:: Extract to read ::
## begin

Avoid Left Indentations for some Paragraphs during Word to PDF Conversion | C# .NET

Docx output Vs Pdf output.png (11.7 KB)
Hello,

We have a word template and to replace certain key words with our DB values. We were able to perform that same and save the document in DOCX successfully. But we also convert the same document in PDF format, but noticed the format issue with PDF. I have attached the required files to reproduce the same. Can you please let us know how can we fix this?

output.zip (74.1 KB)
Docx output Vs Pdf output.png (11.7 KB)

@srinudhulipalla,

While using the latest (21.8) version of Aspose.Words for .NET, we have also managed to reproduce this issue on our end. We have logged this issue in our bug tracking system with ID WORDSNET-22612. Your thread has also been linked to this issue and you will be notified here as soon as it will get resolved in future. Sorry for the inconvenience.

As a workaround, you may try the following C# code:

...
...

## end

:: Source data ::
## begin

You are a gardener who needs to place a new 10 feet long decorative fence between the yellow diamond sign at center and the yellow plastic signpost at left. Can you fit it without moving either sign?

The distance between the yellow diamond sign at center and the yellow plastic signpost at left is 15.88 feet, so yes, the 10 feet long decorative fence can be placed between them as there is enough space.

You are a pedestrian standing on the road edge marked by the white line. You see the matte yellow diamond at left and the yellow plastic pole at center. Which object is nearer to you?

## end

:: Brief 1 ::
Answer these from the Word-to-PDF thread:
(a) In what format was the document saved successfully after the key words were replaced?
(b) Which version of Aspose.Words for .NET was used to reproduce the issue?
(c) What ID was the issue logged under in the bug tracking system?
:: Brief 2 ::
Retype the stretch of the Word-to-PDF thread from "Avoid Left Indentations" through "we fix this?".
Base your answers on the Word-to-PDF thread alone and set the data aside.

:: Output 1 ::
(a) DOCX
(b) 21.8
(c) WORDSNET-22612

:: Output 2 ::
Avoid Left Indentations for some Paragraphs during Word to PDF Conversion | C# .NET

Docx output Vs Pdf output.png (11.7 KB)
Hello,

We have a word template and to replace certain key words with our DB values. We were able to perform that same and save the document in DOCX successfully. But we also convert the same document in PDF format, but noticed the format issue with PDF. I have attached the required files to reproduce the same. Can you please let us know how can we fix this?